Mit einem Festakt wurden am Donnerstagabend im Foyer der Händelhalle auf der Spitze die diesjährigen Händelfestspiele eröffnet. Nach Reden von Oberbürgermeisterin Dagmar Szabados und Kultusministerin Birgitta Wolff hat die Pianistin Ragna Schirmer einen "Brief an Händel" verlesen. Ihr erster Vortrag, wie sie gestand. "Ich wollte mal etwas außergewöhnliches bieten", sagte sie. Und bei den Festgästen kam es gut an, langanhaltender Applaus machte deutlich: es war auch für die Besucher der Festveranstaltung eine erfrischende Abwechslung, nicht nur staubtrockene Reden zu hören.

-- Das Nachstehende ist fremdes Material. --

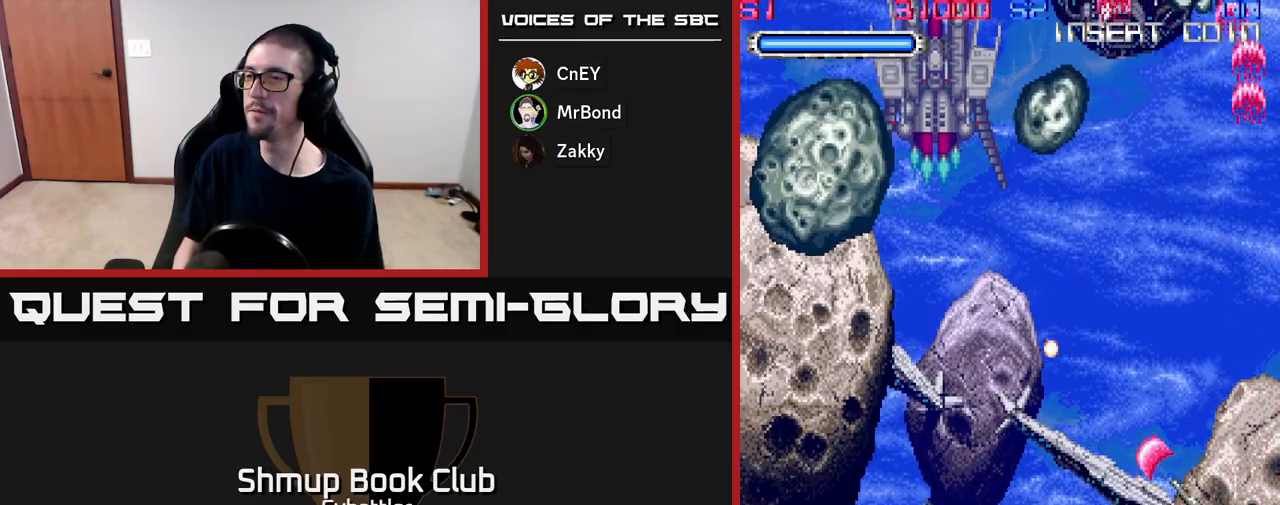
{"buttons": ["A", "DPAD_DOWN", "DPAD_LEFT"], "right_stick": "center", "events": [[67, "DPAD_UP", "up"], [117, "DPAD_LEFT", "up"], [150, "DPAD_RIGHT", "down"], [250, "DPAD_RIGHT", "up"], [283, "DPAD_LEFT", "down"], [350, "DPAD_DOWN", "down"]]}
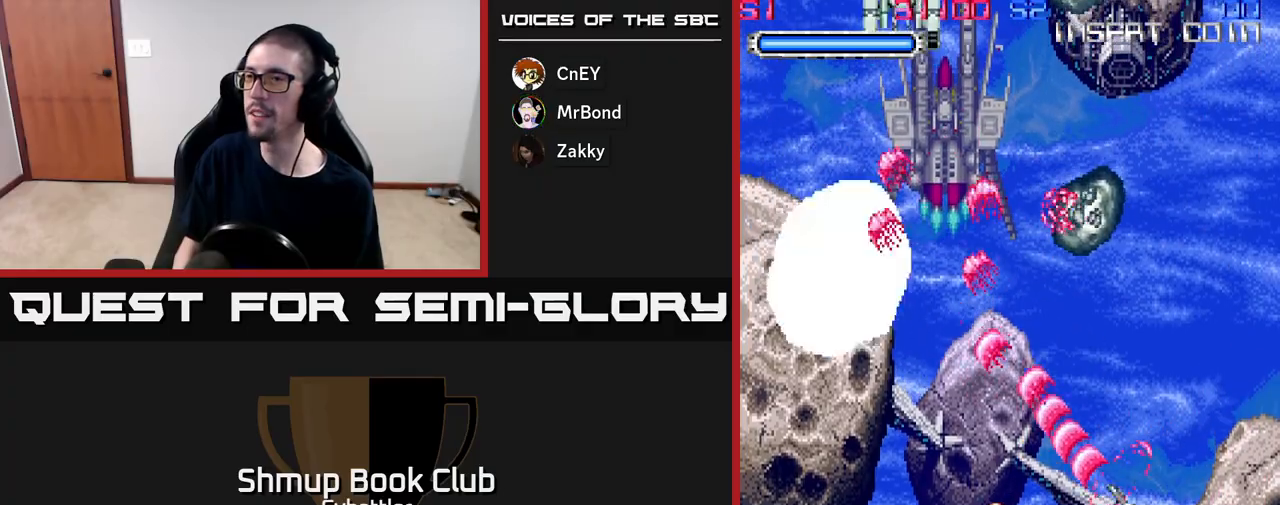
{"buttons": ["A", "DPAD_UP"], "right_stick": "center", "events": [[183, "DPAD_LEFT", "up"], [267, "DPAD_RIGHT", "down"], [283, "DPAD_DOWN", "up"], [317, "DPAD_RIGHT", "up"], [450, "DPAD_UP", "down"], [467, "DPAD_LEFT", "down"], [483, "DPAD_LEFT", "up"]]}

Lesen Sie hier den Brief von Ragna Schirmer:

Sehr geschätzter, hochverehrter, ….von allen im Saale bewunderter…… und (etwas verlegen) … mit Verlaub…… von mir heißgeliebter……………………………Herr Händel!

Die Umstände, in denen ich mich hier befinde, veranlassen mich, Euch diesen Brief zukommen lassen zu wollen. Stellt Euch vor: ich stehe inmitten einer Halle, die- ja, Euren Namen trägt!- modern, etwas zu kubisch für Euer Verständnis, innerhalb der sogenannten „Spitze“ , Euch bekannt als „Strohhof“ unterhalb der Salzkothen der werten Saalestadt Halle. Heute beginnen Festpiele zu Eurem Gedenken, und ich, eine Musikerin, bin von der Oberbürgermeisterin der Stadt gebeten, eine Festrede zu halten.

Lasst mich erklären:

Wir schreiben das Jahr 2010. 251 Jahre sind vergangen, seit Ihr diese irdische musikalische Welt verließet. Und gar 307 Jahre, seit Ihr Halle, der schönen Stadt an der Saale inmitten Deutschlands, gen England den Rücken kehrtet. Viel veränderte sich in diesen Jahrhunderten, und doch seid Ihr präsent. Ihr seid spürbar, und deshalb verzeiht, wenn ich mich mit diesen Zeilen direkt an Euch, werter Tonschöpfer, wende.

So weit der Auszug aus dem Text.